Today, I’m thankful for health. But I’m also particularly thankful for the days when my health isn’t exactly up to par. I’ve had several of those lately, and they’ve been teaching me something about faith.
You see, after two months of dealing with ongoing acid reflux, I was forced to question my faith in God’s healing. And what I discovered was that, while I fully believe God can and does heal people, I often struggle to believe that he will heal me.
I was praying about this on the drive to work last week, and it got me thinking about this story in the New Testament where a Roman Centurion asks Jesus to heal his servant who is near death. The centurion sends a message to Jesus, telling Him that He doesn’t even have to come to his house: “Just say the word, and my servant will be healed.” That’s when the Bible tells us that Jesus was actually amazed at this guy’s faith.

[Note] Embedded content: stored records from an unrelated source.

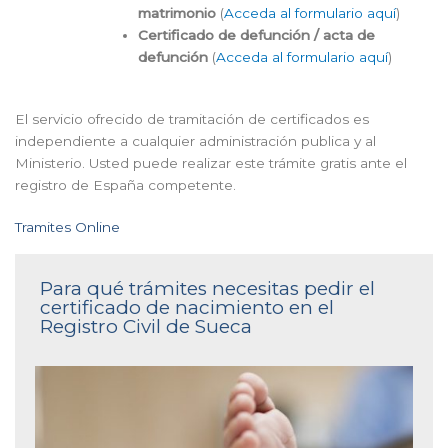
matrimonio
(
Acceda al formulario aquí
)
Certificado de defunción / acta de
defunción
(
Acceda al formulario aquí
)
El servicio ofrecido de tramitación de certificados es
independiente a cualquier administración publica y al
Ministerio. Usted puede realizar este trámite gratis ante el
registro de España competente.
Tramites Online
Para qué trámites necesitas pedir el
certificado de nacimiento en el
Registro Civil de Sueca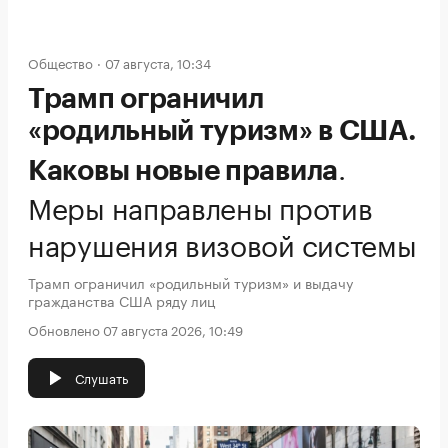
Общество
07 августа, 10:34
Трамп ограничил
«родильный туризм» в США.
.
Каковы новые правила
Меры направлены против
нарушения визовой системы
Трамп ограничил «родильный туризм» и выдачу
гражданства США ряду лиц
Обновлено 07 августа 2026, 10:49
Слушать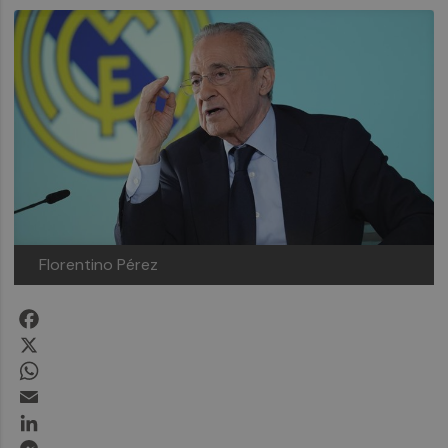
Florentino Pérez
Facebook
X
WhatsApp
Email
LinkedIn
Messenger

“I want that kind of faith,” I told God. “But I know that’s not where I’m at.” And that’s when God did something awesome. Just a day later, a coworker brought up this same story in devotions at work. And he posed the same question I’d been pondering for the past 24 hours: “What do we do when we don’t have faith?”
In answer, he read one of my favorite stories from the New Testament. There’s a father who comes to Jesus seeking healing for his demon-possessed son. When asked if he believes Jesus has the power to heal his son, the man tells Jesus, “I do believe. Help me overcome my unbelief.” I’ve always loved this story, because I think it’s beautiful that we can be this open with God. We can tell him, “I want to believe, but I’m having a hard time. I want to have faith, but I need you to increase it.”

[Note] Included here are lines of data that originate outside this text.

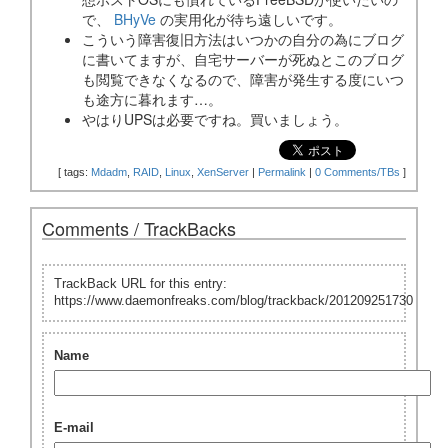
で、
BHyVe
の実用化が待ち遠しいです。
こういう障害復旧方法はいつかの自分の為にブログ
に書いてますが、自宅サーバーが死ぬとこのブログ
も閲覧できなくなるので、障害が発生する度にいつ
も途方に暮れます…。
やはりUPSは必要ですね。買いましょう。
[
tags:
Mdadm
,
RAID
,
Linux
,
XenServer
|
Permalink
|
0 Comments/TBs
]
Comments / TrackBacks
TrackBack URL for this entry:
https://www.daemonfreaks.com/blog/trackback/201209251730
Name
E-mail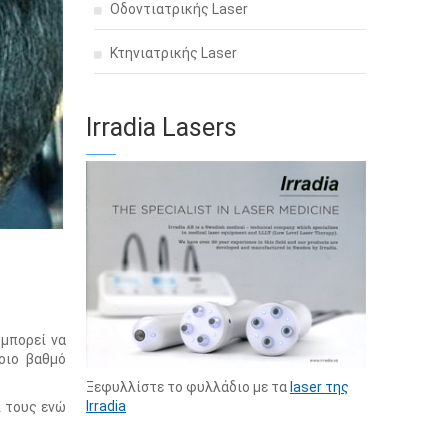
Οδοντιατρικής Laser
Κτηνιατρικής Laser
Irradia Lasers
 μπορεί να
οιο βαθμό
Ξεφυλλίστε το φυλλάδιο με τα
laser της
Irradia
ι τους ενώ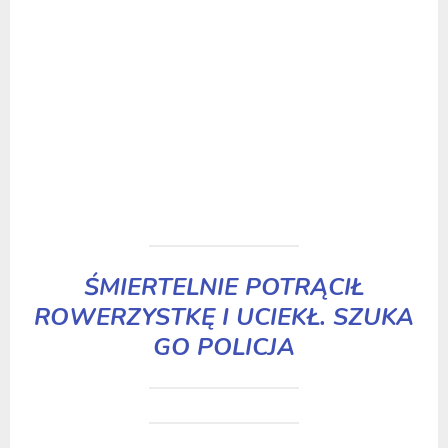
ŚMIERTELNIE POTRĄCIŁ
ROWERZYSTKĘ I UCIEKŁ. SZUKA
GO POLICJA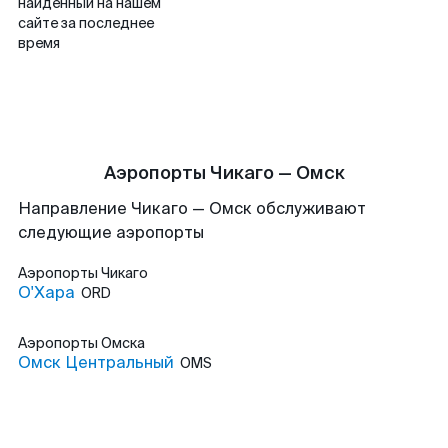
найденный на нашем
сайте за последнее
время
Аэропорты Чикаго — Омск
Направление Чикаго — Омск обслуживают
следующие аэропорты
Аэропорты
Чикаго
О'Хара
ORD
Аэропорты
Омска
Омск Центральный
OMS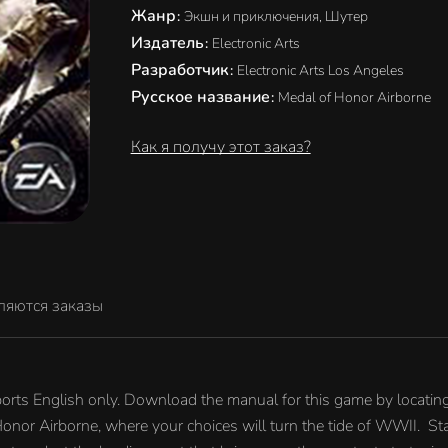
Жанр
:
Экшн и приключения, Шутер
Издатель
:
Electronic Arts
Разработчик
:
Electronic Arts Los Angeles
Русское название
:
Medal of Honor Airborne
Как я получу этот заказ?
ляются заказы
orts English only. Download the manual for this game by locati
Honor Airborne, where your choices will turn the tide of WWII. St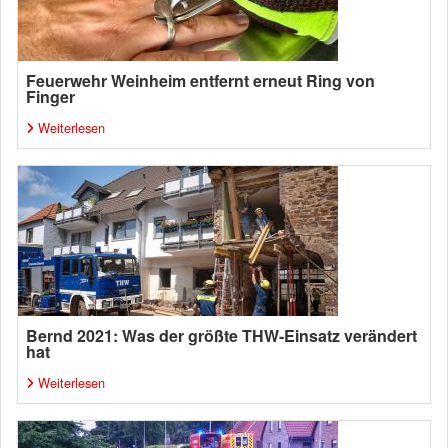
Feuerwehr Weinheim entfernt erneut Ring von
Finger
Weiterlesen
Bernd 2021: Was der größte THW-Einsatz verändert
hat
Weiterlesen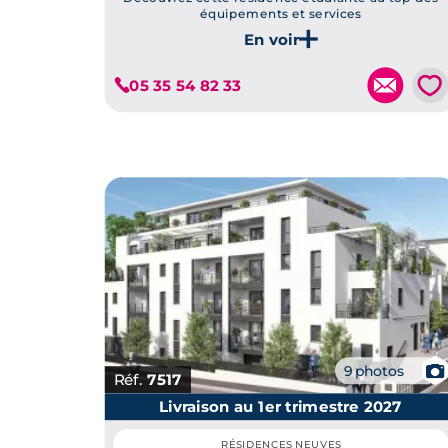
équipements et services
Je découvre ce programme
💗
05 35 54 82 33
📷
9 photos
Réf.
7517
Livraison au 1er trimestre 2027
RÉSIDENCES NEUVES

So I prayed that. And then that night while I spent time with my church community, God reminded me of something else that’s beautiful about faith. It doesn’t have to be complicated. The 9-year-old girl sitting next to me on the couch offered up a heart-felt prayer — just telling God what was on her heart, trusting that in His goodness he would hear — and as I listened to her, it was as if God said, “it’s that simple.”
I complicate things. I rationalize. I tell myself why I don’t deserve healing, or I look to medicine and science. And God knew I would do this. He knew we would do this. That’s why he told us to come to him as children.
Today, my health is improving. But more importantly, my faith is growing. I still have a long ways to go, but at least — like the man who needed healing for his son — I’m aware of that. And that’s why I’m thankful for the days when I don’t feel so hot. They remind me that really, I’m just a child in need of good God.